Mengkuti pembicaraan teman-teman tentang anak autis dan juga penjelasan KH Qosim Buchari tersebut, saya membayangkan bahwa kalau begitu halnya, maka sebenarnya anak autis itu memang bertingkat-tingkat sesuai dengan jumlah kotak atau lapisan otak mereka masing-masing. Seseorang mungkin memiliki jumlah kotak di kepalanya atau lapisan otak yang terbatas, tetapi terlatih dengan baik, maka yang bersangkutan memiliki kemampuan berkonsentrasi terhadap satu atau beberapa hal sedemikian baik. Namun sayangnya, ia tidak memiliki kemampuan berkonsentrasi terhadap hal-hal selainnya.

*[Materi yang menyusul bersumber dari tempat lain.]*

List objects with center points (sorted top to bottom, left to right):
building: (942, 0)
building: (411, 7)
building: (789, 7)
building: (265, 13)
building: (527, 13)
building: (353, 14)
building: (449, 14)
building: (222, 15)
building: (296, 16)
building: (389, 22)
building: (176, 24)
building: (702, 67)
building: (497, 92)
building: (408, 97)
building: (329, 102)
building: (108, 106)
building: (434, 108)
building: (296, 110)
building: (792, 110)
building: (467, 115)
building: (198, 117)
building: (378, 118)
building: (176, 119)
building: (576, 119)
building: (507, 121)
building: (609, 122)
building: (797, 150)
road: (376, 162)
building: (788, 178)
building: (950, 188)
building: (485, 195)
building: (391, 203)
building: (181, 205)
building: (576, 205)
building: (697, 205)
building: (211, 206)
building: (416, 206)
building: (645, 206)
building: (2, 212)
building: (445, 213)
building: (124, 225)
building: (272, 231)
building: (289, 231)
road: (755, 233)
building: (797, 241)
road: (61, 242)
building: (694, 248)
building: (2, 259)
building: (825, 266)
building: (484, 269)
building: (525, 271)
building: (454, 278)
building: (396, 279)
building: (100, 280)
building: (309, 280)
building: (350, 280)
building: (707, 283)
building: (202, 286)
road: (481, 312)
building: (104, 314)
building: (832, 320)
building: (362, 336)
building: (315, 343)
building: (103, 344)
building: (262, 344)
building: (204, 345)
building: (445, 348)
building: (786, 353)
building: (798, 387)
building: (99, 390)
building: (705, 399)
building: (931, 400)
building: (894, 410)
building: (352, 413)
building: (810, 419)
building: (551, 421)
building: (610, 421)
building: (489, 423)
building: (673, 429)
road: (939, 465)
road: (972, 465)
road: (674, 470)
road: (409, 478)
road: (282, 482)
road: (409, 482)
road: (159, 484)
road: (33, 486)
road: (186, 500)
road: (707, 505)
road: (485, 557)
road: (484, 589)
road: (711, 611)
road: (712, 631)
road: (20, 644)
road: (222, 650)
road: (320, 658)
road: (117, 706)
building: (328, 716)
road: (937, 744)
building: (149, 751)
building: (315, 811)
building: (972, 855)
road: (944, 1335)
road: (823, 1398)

Dalam kehidupan sehari-hari, kita sering bergaul dengan seseorang yang sangat sulit diajak memperhatikan sesuatu di luar konsentrasinya sehari-hari. Bahkan hal lain yang dimaksudkan itu olehnya dianggap tidak penting. Setiap diajak membicarakan hal lain yang dimaksudkan itu tidak mau, dan bahkan dianggap olehnya sesuatu yang dimasudkan itu tidak penting. Atas sikapnya itu, maka teman-temannya merasa terganggu, menganggap yang bersangkutan tidak mendukung dan bahkan mementahkan programnya yang dianggap baik.

Sekalipun hal itu belum menjadi sebuah kesimpulan, saya ikut penasaran. Jangan-jangan, banyak orang yang sekali pun sudah berpendidikan tinggi, sebenarnya dalam tingkat tertentu, mereka juga tergolong autis. Hanya saja, oleh karena jumlah lapisan otaknya tidak terlalu sedikit, sehingga masih bisa berkonsentrasi pada beberapa hal, maka belum dikenali sebagai kelainan. Namun ia selalu sulit diajak untuk memperhatikan persoalan-persoalan yang melebihi konsentrasinya itu. Terbetik dalam pikiran saya, pada batas-batas tertentu, jangan-jangan orang dimaksud sebenarnya juga  menderita autis.